Robson, um típico bonachão, gostava de passar a semana entretido entre livros e discos de sambistas consagrados. Nos finais de semana, costumava receber alguns amigos para uma feijoada, caprichosamente preparada por Cida, a cozinheira que aparecia duas ou três vezes na semana.
O patrão, apesar de regular em idade com Cida, parecia no mínimo dez anos mais velho. Não que ele destoasse do padrão dos homens de sua idade, era ela que, talvez pelas longas caminhadas diárias, enchia de vigor as coxas torneadas, que certamente levavam o viço para o resto do corpo.
Não era domingo, mas um dia qualquer da semana. Robson acordou na hora de costume, certo de que encontraria Cida na cozinha. Que nada! A mulher, apesar do relógio na parede já dar quase dez horas, ainda não havia dado as caras. Provavelmente teria perdido a condução ou, talvez, tivesse tido algum contratempo, o que não era tão raro.
O velho tratou de preparar o próprio dejejum, antes que a úlcera resolvesse dar as caras. Duas torradas com mínimo de manteiga. Para acompanhar, o costumeiro café com leite, muito mais leite do que café, por sinal. Para adoçar, nada mais do que quatro gotas de adoçante. A dieta agradecia, mesmo que o sujeito a esquecesse na hora do almoço.
Por falar em almoço, Robson se lembrou de que havia convidado Luzia e a filha para almoçarem justamente naquele dia. O sujeito precisaria pedir algo, já que não sabia nada além de fritar ovo e fazer um arroz sem muitos atrativos. Sorte é que ele era chegado do Agnaldo, proprietário de afamado restaurante da região. Enquanto ainda pensava no que iria pedir, Robson foi surpreendido pelo toque do interfone.
— Oi, Luzia! Vou abrir pra você.
Em poucos minutos, a amiga e a pequena Aninha, no auge dos seus nove anos, foram recebidas por um sorridente Robson.

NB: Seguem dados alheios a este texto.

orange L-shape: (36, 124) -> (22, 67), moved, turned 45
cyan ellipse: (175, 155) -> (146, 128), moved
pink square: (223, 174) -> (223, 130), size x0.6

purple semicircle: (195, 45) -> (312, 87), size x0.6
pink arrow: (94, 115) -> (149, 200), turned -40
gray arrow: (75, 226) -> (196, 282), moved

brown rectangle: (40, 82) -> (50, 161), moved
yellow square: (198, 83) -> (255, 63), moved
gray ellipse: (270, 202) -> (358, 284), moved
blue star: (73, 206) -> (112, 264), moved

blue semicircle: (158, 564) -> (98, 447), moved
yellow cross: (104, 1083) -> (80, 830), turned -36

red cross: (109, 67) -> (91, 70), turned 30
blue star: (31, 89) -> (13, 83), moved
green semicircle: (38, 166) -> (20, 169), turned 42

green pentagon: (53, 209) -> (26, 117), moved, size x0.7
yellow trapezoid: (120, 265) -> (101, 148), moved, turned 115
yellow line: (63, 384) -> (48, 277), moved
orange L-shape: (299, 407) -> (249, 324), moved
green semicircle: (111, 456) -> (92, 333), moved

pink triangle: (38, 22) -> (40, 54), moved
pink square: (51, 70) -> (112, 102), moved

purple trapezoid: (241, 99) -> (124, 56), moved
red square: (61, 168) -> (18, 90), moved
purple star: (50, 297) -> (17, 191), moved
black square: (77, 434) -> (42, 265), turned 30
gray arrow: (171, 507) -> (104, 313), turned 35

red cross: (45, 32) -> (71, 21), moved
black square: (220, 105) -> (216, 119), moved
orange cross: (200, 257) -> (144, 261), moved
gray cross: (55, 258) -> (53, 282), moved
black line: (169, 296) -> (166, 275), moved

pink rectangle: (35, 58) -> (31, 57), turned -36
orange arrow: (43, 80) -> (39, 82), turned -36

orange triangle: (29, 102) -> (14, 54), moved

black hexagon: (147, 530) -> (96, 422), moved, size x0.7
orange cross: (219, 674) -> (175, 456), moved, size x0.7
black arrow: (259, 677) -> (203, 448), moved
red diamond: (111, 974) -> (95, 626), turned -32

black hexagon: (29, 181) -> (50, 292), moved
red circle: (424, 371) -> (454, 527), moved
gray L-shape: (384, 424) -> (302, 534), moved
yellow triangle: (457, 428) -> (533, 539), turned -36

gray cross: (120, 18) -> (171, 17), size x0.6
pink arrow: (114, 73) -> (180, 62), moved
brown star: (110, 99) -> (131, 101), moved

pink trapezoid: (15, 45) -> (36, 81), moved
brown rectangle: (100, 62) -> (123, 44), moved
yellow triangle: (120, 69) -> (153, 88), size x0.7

— Aninha, como você cresceu! Daqui a pouco vai me passar.
— Mas não quero ficar barriguda que nem você.
Invés de ficar zangado, Robson adorou a perspicácia da garota. Ele até concordou e, então, disse para as duas convidadas que a Cida havia faltado. O anfitrião perguntou o que elas queriam comer, pois ele iria fazer o pedido no restaurante do Agnaldo.
— Quero peixe, arroz, salada e batata frita.
— Também vou acompanhar a Aninha, Robson.
— Hum! Excelente! Mas vou pedir muita salada, pois quero entrar em forma.
Enquanto aguardavam a comida chegar, os três conversavam animadamente na sala. Nisso, a Aninha pediu para ir ao banheiro. Robson indicou o local e, então, a guria se levantou e foi em direção ao lavabo, quando, então, passou pela cozinha. Para sua surpresa, ela viu uma mulher de avental fazendo o almoço. A mulher olhou para trás e sorriu.
Aninha foi ao banheiro e, ao retornar, falou:
— Robson, acho que a Cida chegou.
— Sério? Nem ouvi.
Os adultos foram até a cozinha, mas não viram ninguém. Provavelmente, Aninha havia se confundido. Mas eis que ela descreveu detalhadamente a mulher, mesmo que nunca a tenha visto.
— Estranho. A Cida é assim mesmo. Provavelmente, deve ter ido na rua comprar algo. Vamos aguardar, então.
O tempo passou, mas nada da empregada aparecer. O almoço chegou e, então, a fome fez com que todos se esquecessem do ocorrido. Conversaram por mais algumas horas e, por fim, Luzia e Aninha se despediram.
— Robson, meu amigo, o próximo almoço será lá em casa.
— Combinado, Luzia.
No dia seguinte, Robson, consternado, telefonou para Luzia. Voz embargada, o velho contou que a Cida, quando estava saindo de casa na manhã anterior, foi atropelada por um carro desgovernado e morreu instantaneamente.